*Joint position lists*
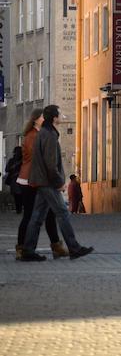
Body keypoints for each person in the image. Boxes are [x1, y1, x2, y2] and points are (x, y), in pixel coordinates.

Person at [21, 105, 94, 262]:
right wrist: (59, 183)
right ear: (54, 117)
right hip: (47, 182)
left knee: (37, 216)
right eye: (60, 113)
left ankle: (28, 249)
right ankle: (74, 247)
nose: (62, 116)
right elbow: (50, 164)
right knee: (62, 213)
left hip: (41, 180)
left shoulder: (44, 133)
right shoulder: (50, 135)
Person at [15, 109, 67, 260]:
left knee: (50, 213)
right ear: (36, 120)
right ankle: (22, 247)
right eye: (43, 117)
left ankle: (56, 246)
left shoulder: (40, 135)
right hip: (30, 180)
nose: (45, 119)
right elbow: (40, 159)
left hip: (40, 180)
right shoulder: (32, 136)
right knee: (30, 215)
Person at [4, 146, 23, 214]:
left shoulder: (23, 160)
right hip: (14, 180)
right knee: (17, 195)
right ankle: (18, 209)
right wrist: (13, 167)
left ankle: (20, 208)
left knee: (21, 194)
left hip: (22, 179)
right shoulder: (12, 160)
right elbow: (7, 169)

*REQUIRED WORK*
Where the word "left" occurs in a line of the records, copy that line.

*SOLUTION TO THE PROBLEM*
left knee: (37, 216)
left ankle: (28, 249)
left hip: (41, 180)
left shoulder: (44, 133)
left knee: (50, 213)
left ankle: (56, 246)
left shoulder: (40, 135)
left hip: (40, 180)
left shoulder: (23, 160)
left ankle: (20, 208)
left knee: (21, 194)
left hip: (22, 179)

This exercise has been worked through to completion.